Einem anderen Tanzpaar merkt man die Lust am gemeinsamen Erfinden an. Erst treffen einander nur die Augen, dann hüpft sie wie ein Gummiball auf und ab; schaut, dann titschen sie beide, auch ihr Atem wird hörbar im Rhythmus der Sprünge.
Plötzlich brechen sie in Rennen aus.Es braucht so wenig, ein züchtiges Zupfen am Kleidersaum, ein Hüftknick.
Die Improvisationen sind nicht auf Pointen aus. Doch eine feine Situationskomik bricht sich mitunter Bahn. Wiederholungen sind ein Grundelement, deren gutes Timing für gelungene Szenen sorgt. Sie sind das Tasten nach einem Geschehen, nach Weiterentwicklung oder einem Bruch.

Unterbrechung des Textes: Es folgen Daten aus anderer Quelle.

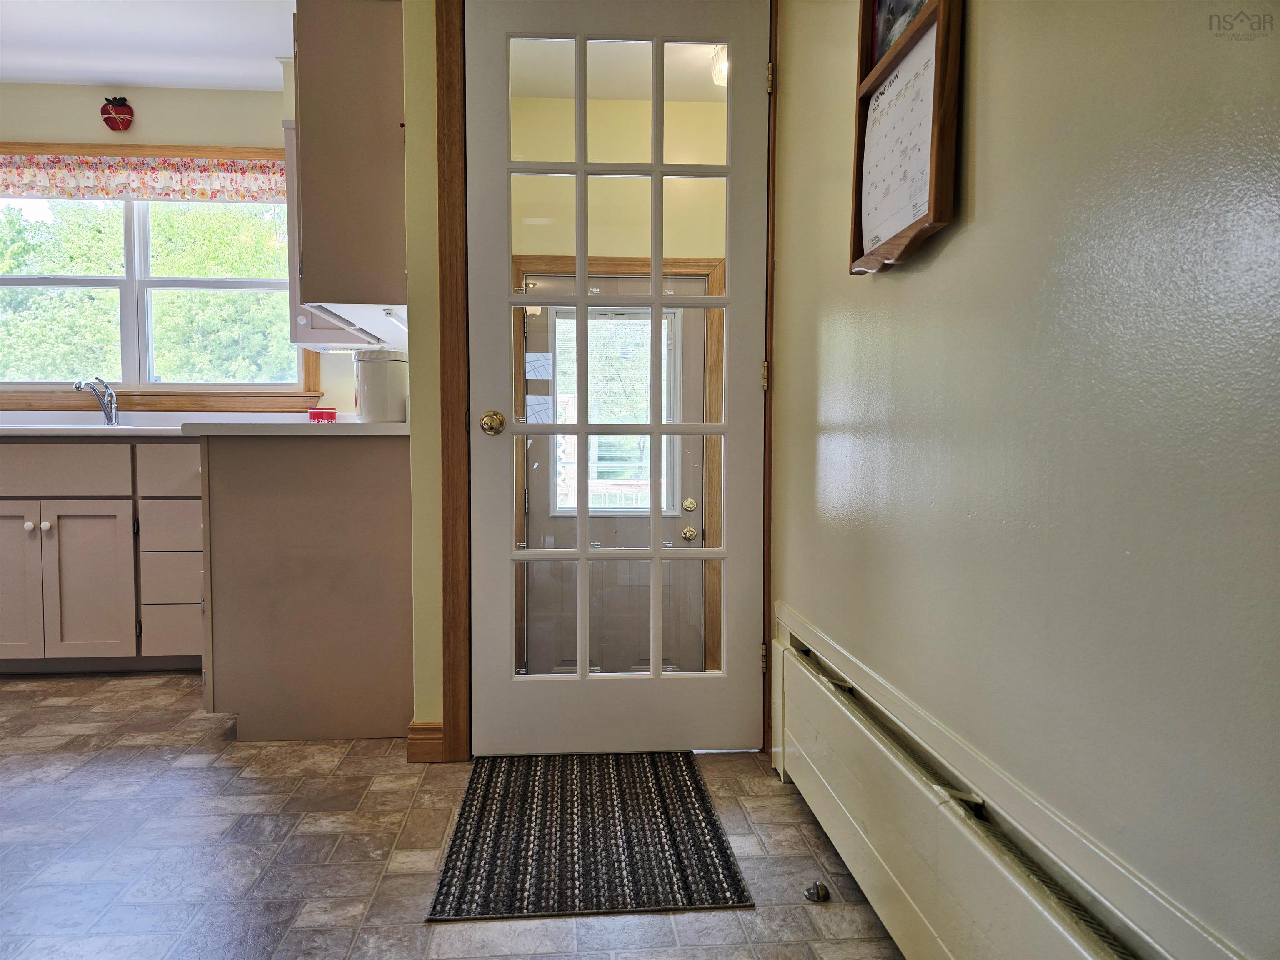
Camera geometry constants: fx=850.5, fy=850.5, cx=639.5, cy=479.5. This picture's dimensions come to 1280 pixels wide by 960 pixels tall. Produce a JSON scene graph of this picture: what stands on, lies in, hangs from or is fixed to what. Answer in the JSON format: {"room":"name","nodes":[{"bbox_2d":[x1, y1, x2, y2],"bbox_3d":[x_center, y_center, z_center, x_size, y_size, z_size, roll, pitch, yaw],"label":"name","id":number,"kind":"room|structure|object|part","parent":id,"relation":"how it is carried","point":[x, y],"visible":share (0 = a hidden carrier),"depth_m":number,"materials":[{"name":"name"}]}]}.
{"room":"kitchen","nodes":[
{"label":"kitchen","id":0,"kind":"room"},
{"bbox_2d":[0,0,296,91],"bbox_3d":[-1.804,-1.617,1.492,4.565,0.108,5.113,0,3,-4],"label":"ceiling","id":1,"kind":"structure","parent":0,"point":[59,76],"depth_m":3.23,"materials":[{"name":"white paint"}]},
{"bbox_2d":[0,79,369,418],"bbox_3d":[-2.525,-0.510,3.784,3.521,2.470,0.138,0,3,-4],"label":"kitchen wall","id":2,"kind":"structure","parent":0,"point":[165,92],"depth_m":3.71,"materials":[{"name":"beige paint"}]},
{"bbox_2d":[99,96,134,131],"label":"apple decoration","id":3,"kind":"object","parent":2,"relation":"attached to","point":[120,111],"visible":0.99,"depth_m":3.63,"materials":[{"name":"red"}]},
{"bbox_2d":[0,139,321,409],"bbox_3d":[-2.330,-0.894,3.801,1.750,1.160,0.165,0,3,-4],"label":"window","id":4,"kind":"structure","parent":2,"relation":"in","point":[178,149],"depth_m":3.81,"materials":[{"name":"brown wood"}]},
{"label":"pane","id":5,"kind":"part","parent":4,"relation":"part of","materials":[{"name":"glass"}]},
{"bbox_2d":[0,154,287,202],"bbox_3d":[-2.251,-1.311,3.694,1.627,0.188,0.054,0,3,-4],"label":"window valance","id":6,"kind":"object","parent":4,"relation":"attached to","point":[11,184],"visible":0.92,"depth_m":3.69,"materials":[{"name":"fabric"}]},
{"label":"sash","id":7,"kind":"part","parent":4,"relation":"part of","materials":[{"name":"plastic"}]},
{"bbox_2d":[401,0,444,744],"bbox_3d":[-0.001,-0.396,2.459,1.430,2.349,0.152,0,3,-4],"label":"back wall","id":8,"kind":"structure","parent":0,"point":[430,141],"depth_m":2.37,"materials":[{"name":"paint"}]},
{"bbox_2d":[289,0,409,328],"bbox_3d":[-0.916,-0.997,2.833,0.340,0.986,0.805,0,3,-4],"label":"upper cabinet","id":9,"kind":"object","parent":8,"relation":"attached to","point":[356,71],"visible":0.78,"depth_m":2.47,"materials":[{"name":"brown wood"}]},
{"bbox_2d":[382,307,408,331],"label":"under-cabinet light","id":10,"kind":"object","parent":9,"relation":"attached to","point":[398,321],"visible":0.7,"depth_m":2.74,"materials":[{"name":"white"}]},
{"bbox_2d":[406,721,444,762],"bbox_3d":[-0.598,0.743,2.425,0.086,0.100,0.063,0,3,-4],"label":"baseboard","id":11,"kind":"structure","parent":8,"relation":"attached to","point":[425,727],"depth_m":2.40,"materials":[{"name":"brown wood"}]},
{"bbox_2d":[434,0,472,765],"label":"door frame","id":12,"kind":"structure","parent":8,"relation":"attached to","point":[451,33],"depth_m":2.34,"materials":[{"name":"brown wood"}]},
{"bbox_2d":[469,0,768,756],"bbox_3d":[-0.053,-0.273,2.392,0.814,2.113,0.137,0,3,-4],"label":"french door","id":13,"kind":"structure","parent":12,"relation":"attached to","point":[658,555],"depth_m":2.41,"materials":[{"name":"white paint"}]},
{"bbox_2d":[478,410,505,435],"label":"door knob","id":14,"kind":"object","parent":13,"relation":"attached to","point":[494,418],"visible":0.94,"depth_m":2.30,"materials":[{"name":"gold metal"}]},
{"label":"hinge","id":15,"kind":"part","parent":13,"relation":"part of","materials":[{"name":"gold metal"}]},
{"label":"hinge","id":16,"kind":"part","parent":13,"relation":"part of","materials":[{"name":"gold metal"}]},
{"bbox_2d":[0,671,904,959],"bbox_3d":[-1.543,0.892,1.351,5.004,0.082,5.283,0,3,-4],"label":"floor","id":17,"kind":"structure","parent":0,"point":[420,931],"depth_m":1.89,"materials":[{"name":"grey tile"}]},
{"bbox_2d":[0,438,203,674],"bbox_3d":[-2.121,0.285,3.421,1.239,0.877,0.651,0,3,-4],"label":"base cabinet","id":18,"kind":"object","parent":17,"relation":"on","point":[181,447],"visible":0.71,"depth_m":3.15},
{"bbox_3d":[-2.449,0.394,3.232,0.328,0.563,0.054,0,3,-4],"label":"cabinet door","id":19,"kind":"part","parent":18,"relation":"part of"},
{"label":"knob","id":20,"kind":"part","parent":18,"relation":"part of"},
{"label":"knob","id":21,"kind":"part","parent":18,"relation":"part of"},
{"bbox_3d":[-2.299,-0.038,3.192,0.625,0.161,0.041,0,3,-4],"label":"drawer","id":22,"kind":"part","parent":18,"relation":"part of","materials":[{"name":"wood"}]},
{"bbox_3d":[-2.116,0.402,3.244,0.320,0.553,0.057,0,3,-4],"label":"cabinet door","id":23,"kind":"part","parent":18,"relation":"part of","materials":[{"name":"wood"}]},
{"bbox_3d":[-1.699,-0.031,3.239,0.330,0.170,0.043,0,3,-4],"label":"drawer","id":24,"kind":"part","parent":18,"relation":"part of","materials":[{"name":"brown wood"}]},
{"bbox_3d":[-1.758,0.181,3.241,0.239,0.173,0.057,0,3,-4],"label":"drawer","id":25,"kind":"part","parent":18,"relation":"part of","materials":[{"name":"wood"}]},
{"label":"drawer","id":26,"kind":"part","parent":18,"relation":"part of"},
{"bbox_2d":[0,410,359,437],"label":"countertop","id":27,"kind":"structure","parent":18,"relation":"on","point":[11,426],"depth_m":3.20,"materials":[{"name":"white laminate"}]},
{"bbox_2d":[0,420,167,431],"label":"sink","id":28,"kind":"object","parent":27,"relation":"in","point":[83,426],"visible":0.26,"depth_m":3.30,"materials":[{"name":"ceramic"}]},
{"bbox_2d":[74,377,119,424],"bbox_3d":[-2.297,-0.327,3.589,0.099,0.202,0.224,0,3,-4],"label":"faucet","id":29,"kind":"object","parent":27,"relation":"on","point":[109,415],"visible":0.99,"depth_m":3.64,"materials":[{"name":"silver metal"}]},
{"bbox_2d":[307,406,337,422],"bbox_3d":[-1.309,-0.256,3.515,0.117,0.079,0.105,0,3,-4],"label":"red container","id":30,"kind":"object","parent":27,"relation":"on","point":[313,412],"visible":0.91,"depth_m":3.48,"materials":[{"name":"red"}]},
{"bbox_2d":[200,432,415,743],"bbox_3d":[-1.034,0.312,2.825,0.674,0.904,0.684,0,3,-4],"label":"base cabinet","id":31,"kind":"object","parent":17,"relation":"on","point":[383,611],"visible":0.76,"depth_m":2.52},
{"bbox_2d":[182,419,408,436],"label":"countertop","id":32,"kind":"structure","parent":31,"relation":"on","point":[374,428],"depth_m":2.45,"materials":[{"name":"white laminate"}]},
{"bbox_2d":[352,350,408,422],"bbox_3d":[-0.815,-0.291,2.701,0.175,0.233,0.175,0,3,-4],"label":"white canister","id":33,"kind":"object","parent":32,"relation":"on","point":[369,383],"visible":0.9,"depth_m":2.63,"materials":[{"name":"white ceramic"}]},
{"bbox_2d":[425,752,752,921],"bbox_3d":[-0.129,0.807,2.051,0.608,0.010,0.838,0,3,-4],"label":"doormat","id":34,"kind":"object","parent":17,"relation":"on","point":[719,851],"visible":0.99,"depth_m":1.90,"materials":[{"name":"carpet"}]},
{"bbox_2d":[803,881,829,902],"bbox_3d":[0.355,0.823,1.705,0.043,0.029,0.043,0,3,-4],"label":"door stop","id":35,"kind":"object","parent":17,"relation":"on","point":[809,893],"visible":0.99,"depth_m":1.70,"materials":[{"name":"metal"}]},
{"bbox_2d":[517,271,710,681],"bbox_3d":[-0.113,0.068,4.105,0.964,2.071,0.118,0,3,-4],"label":"exterior door","id":36,"kind":"structure","parent":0,"point":[682,541],"depth_m":4.12,"materials":[{"name":"paint"}]},
{"bbox_2d":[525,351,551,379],"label":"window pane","id":37,"kind":"object","parent":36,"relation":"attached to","point":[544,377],"visible":0.8,"depth_m":3.78,"materials":[{"name":"white paper"}]},
{"bbox_2d":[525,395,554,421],"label":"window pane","id":38,"kind":"object","parent":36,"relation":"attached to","point":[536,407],"visible":0.75,"depth_m":3.02,"materials":[{"name":"white paper"}]},
{"bbox_2d":[552,307,681,517],"bbox_3d":[-0.133,-0.317,4.035,0.660,0.990,0.060,0,3,-4],"label":"door window","id":39,"kind":"structure","parent":36,"relation":"in","point":[573,415],"depth_m":4.03,"materials":[{"name":"glass"}]},
{"bbox_3d":[0.228,0.257,3.961,0.065,0.067,0.070,0,3,-4],"label":"doorknob","id":40,"kind":"part","parent":36,"relation":"part of","materials":[{"name":"gold metal"}]},
{"bbox_3d":[0.230,0.127,3.928,0.057,0.067,0.060,0,3,-4],"label":"deadbolt","id":41,"kind":"part","parent":36,"relation":"part of","materials":[{"name":"gold metal"}]},
{"bbox_2d":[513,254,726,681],"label":"door frame","id":42,"kind":"structure","parent":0,"point":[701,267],"depth_m":4.01,"materials":[{"name":"brown wood"}]},
{"bbox_2d":[710,44,728,86],"bbox_3d":[0.358,-1.658,3.381,0.157,0.137,0.153,0,3,-4],"label":"ceiling light","id":43,"kind":"object","parent":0,"point":[719,76],"visible":0.37,"depth_m":3.36,"materials":[{"name":"white glass"}]},
{"bbox_2d":[771,0,1279,959],"bbox_3d":[0.597,-0.292,0.555,0.132,2.359,4.052,0,3,-4],"label":"right wall","id":44,"kind":"structure","parent":0,"point":[876,288],"depth_m":1.02,"materials":[{"name":"paint"}]},
{"bbox_2d":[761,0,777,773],"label":"door frame","id":45,"kind":"structure","parent":44,"relation":"attached to","point":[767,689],"depth_m":2.39,"materials":[{"name":"brown wood"}]},
{"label":"hinge","id":46,"kind":"part","parent":45,"relation":"part of","materials":[{"name":"gold metal"}]},
{"bbox_2d":[848,0,964,274],"bbox_3d":[0.449,-0.668,1.461,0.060,0.589,0.394,0,3,-4],"label":"wall calendar","id":47,"kind":"object","parent":44,"relation":"attached to","point":[942,68],"visible":0.91,"depth_m":1.44,"materials":[{"name":"brown wood"}]},
{"bbox_2d":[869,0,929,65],"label":"picture","id":48,"kind":"object","parent":47,"relation":"in","point":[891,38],"visible":0.31,"depth_m":1.54},
{"bbox_2d":[771,610,1247,959],"bbox_3d":[0.493,0.646,1.015,0.068,0.302,2.529,0,3,-4],"label":"baseboard heater","id":49,"kind":"object","parent":44,"relation":"attached to","point":[950,956],"visible":0.97,"depth_m":1.30,"materials":[{"name":"white metal"}]},
{"label":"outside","id":50,"kind":"structure","parent":0,"visible":0},
{"label":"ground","id":51,"kind":"structure","parent":50,"visible":0},
{"bbox_2d":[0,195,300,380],"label":"tree","id":52,"kind":"object","parent":51,"relation":"on","point":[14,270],"visible":0.35,"depth_m":9.44,"materials":[{"name":"green plant"}]}
]}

Bewegen bis zu den Grenzen des Tanzes

Special Night beendete „Dialoge” des FTS

WAZ 12.2007
Dirk Aschendorf

Du sitzt auf weißem Plüschsofa oder Kugelsesseln im Sixties – Stil, näherst Dich später langsam dem Tanz. Genauer gesagt: den Improvisationen mit und ohne Musik, die Folkwang Tanzstudio(FTS) in der verschachtelten Glasarchitektur der Passage am Kopstadtplatz ausprobierte.
In einer Special Night am Samstag kulminierte die Performance Serie, die alles andere war als seriell.
An fünf Abenden hatte Henrietta Horn, Choreografin und FTS- Leiterin, ihre Kompagnie losgelassen. „Dialoge” nannte sie schlicht dieses offene Format, in dem Tänzer auf Musiker trafen, sich im wahrsten Sinne des Wortes „ausprobierten”, oft genug auch an die grenzen des Ausdrucks stießen. Klar, Spannung lässt sich nicht unbegrenzt halten geschweige denn steigern.
Aber wie in immer neuen, vorher nicht bekannten, Formationen mit – oft auch aneinander gearbeitet wurde, das war auch am letzten Abend anregend, manchmal aufregend.
Neben den Musikern Peter Eisold, Nils Ostendorf und dem Tenor Jürgen Kohl hatte man für die Special Night u.a. den Sänger Jens Thomas oder die niederländische Geigerin Nicoline Soeter gewonnen, die ihr Live Spiel immer wieder mit eigenen elektronisch multiplizierten Elementen nährte. Für die zahlreichen Zuschauer, die Passage und dieRäume des Forums für Kunst und Architektur als wandelhalle nutzten, war sicherlich die Werkstatt-Athmosphäre dieses stetigen Work-in-Progress spannend. Schade, das der Schokoladenbrunnen des Künstlers VA Wölfl an dem Abend im „Kunstverein Ruhr” nicht sprudelte und duftete.